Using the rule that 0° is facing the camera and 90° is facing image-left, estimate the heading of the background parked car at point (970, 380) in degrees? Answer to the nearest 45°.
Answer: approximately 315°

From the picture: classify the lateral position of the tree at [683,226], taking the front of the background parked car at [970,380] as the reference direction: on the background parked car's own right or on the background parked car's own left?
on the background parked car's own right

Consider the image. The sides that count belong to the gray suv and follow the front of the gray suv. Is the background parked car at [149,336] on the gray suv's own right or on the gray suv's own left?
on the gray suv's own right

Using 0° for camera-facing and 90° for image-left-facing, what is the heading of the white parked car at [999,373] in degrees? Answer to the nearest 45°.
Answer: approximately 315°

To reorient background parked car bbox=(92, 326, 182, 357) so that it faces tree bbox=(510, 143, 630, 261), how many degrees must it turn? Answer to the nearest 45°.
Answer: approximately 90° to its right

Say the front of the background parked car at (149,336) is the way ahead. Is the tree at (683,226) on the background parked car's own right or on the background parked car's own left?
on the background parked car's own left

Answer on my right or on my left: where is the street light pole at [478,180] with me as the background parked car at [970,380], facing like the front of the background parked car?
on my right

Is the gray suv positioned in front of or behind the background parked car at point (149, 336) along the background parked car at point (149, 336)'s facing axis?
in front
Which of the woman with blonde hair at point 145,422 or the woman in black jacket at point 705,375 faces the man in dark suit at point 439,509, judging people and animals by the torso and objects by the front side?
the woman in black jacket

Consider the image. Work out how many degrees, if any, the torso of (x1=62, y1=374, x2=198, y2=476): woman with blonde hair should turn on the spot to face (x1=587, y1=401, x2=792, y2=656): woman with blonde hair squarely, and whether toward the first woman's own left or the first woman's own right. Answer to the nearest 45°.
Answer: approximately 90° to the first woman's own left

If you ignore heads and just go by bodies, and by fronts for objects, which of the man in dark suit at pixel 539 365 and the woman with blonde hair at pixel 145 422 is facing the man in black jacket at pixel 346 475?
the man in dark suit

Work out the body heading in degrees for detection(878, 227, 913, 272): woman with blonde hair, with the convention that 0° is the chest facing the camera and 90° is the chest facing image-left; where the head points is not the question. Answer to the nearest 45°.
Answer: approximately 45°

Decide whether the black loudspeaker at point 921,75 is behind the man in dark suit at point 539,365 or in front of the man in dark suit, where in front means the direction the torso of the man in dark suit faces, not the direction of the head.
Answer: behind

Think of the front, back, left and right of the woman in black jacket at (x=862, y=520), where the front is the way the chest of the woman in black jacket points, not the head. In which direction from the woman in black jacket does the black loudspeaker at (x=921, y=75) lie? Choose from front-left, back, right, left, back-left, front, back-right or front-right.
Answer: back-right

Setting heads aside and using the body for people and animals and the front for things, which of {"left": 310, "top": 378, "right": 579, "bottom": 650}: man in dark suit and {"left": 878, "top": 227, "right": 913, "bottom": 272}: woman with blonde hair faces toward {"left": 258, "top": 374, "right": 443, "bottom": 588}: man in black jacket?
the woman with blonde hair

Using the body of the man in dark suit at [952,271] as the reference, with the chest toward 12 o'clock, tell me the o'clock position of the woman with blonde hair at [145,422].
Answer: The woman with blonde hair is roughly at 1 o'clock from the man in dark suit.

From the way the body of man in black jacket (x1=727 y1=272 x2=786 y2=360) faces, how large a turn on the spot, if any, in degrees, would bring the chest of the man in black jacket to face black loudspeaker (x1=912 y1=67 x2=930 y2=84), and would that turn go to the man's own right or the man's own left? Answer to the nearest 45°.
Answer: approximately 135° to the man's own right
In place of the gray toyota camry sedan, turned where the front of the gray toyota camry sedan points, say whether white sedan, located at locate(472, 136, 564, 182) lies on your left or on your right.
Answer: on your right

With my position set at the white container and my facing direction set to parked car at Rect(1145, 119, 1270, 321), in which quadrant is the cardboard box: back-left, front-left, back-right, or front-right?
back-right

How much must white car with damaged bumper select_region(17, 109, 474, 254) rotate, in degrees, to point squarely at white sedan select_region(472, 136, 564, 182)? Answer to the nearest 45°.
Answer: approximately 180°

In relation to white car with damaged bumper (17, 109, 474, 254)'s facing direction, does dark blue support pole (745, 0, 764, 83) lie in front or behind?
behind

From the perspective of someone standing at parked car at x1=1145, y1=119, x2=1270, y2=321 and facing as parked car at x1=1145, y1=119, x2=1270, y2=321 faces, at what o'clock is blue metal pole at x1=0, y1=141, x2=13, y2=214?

#### Directions
Rewrite only the records from the line containing "Consider the image. Work" down to the line containing "Answer: approximately 90° to the", changing "on the spot" to "in place" and leaving everything else the same.

#### Reply to the exercise
Consider the image. Work out how many degrees, if any, the torso of (x1=62, y1=374, x2=198, y2=476): woman with blonde hair should turn in place to face (x1=587, y1=401, x2=792, y2=656): woman with blonde hair squarely, and whether toward the first woman's own left or the first woman's own right. Answer to the nearest 45°.
Answer: approximately 90° to the first woman's own left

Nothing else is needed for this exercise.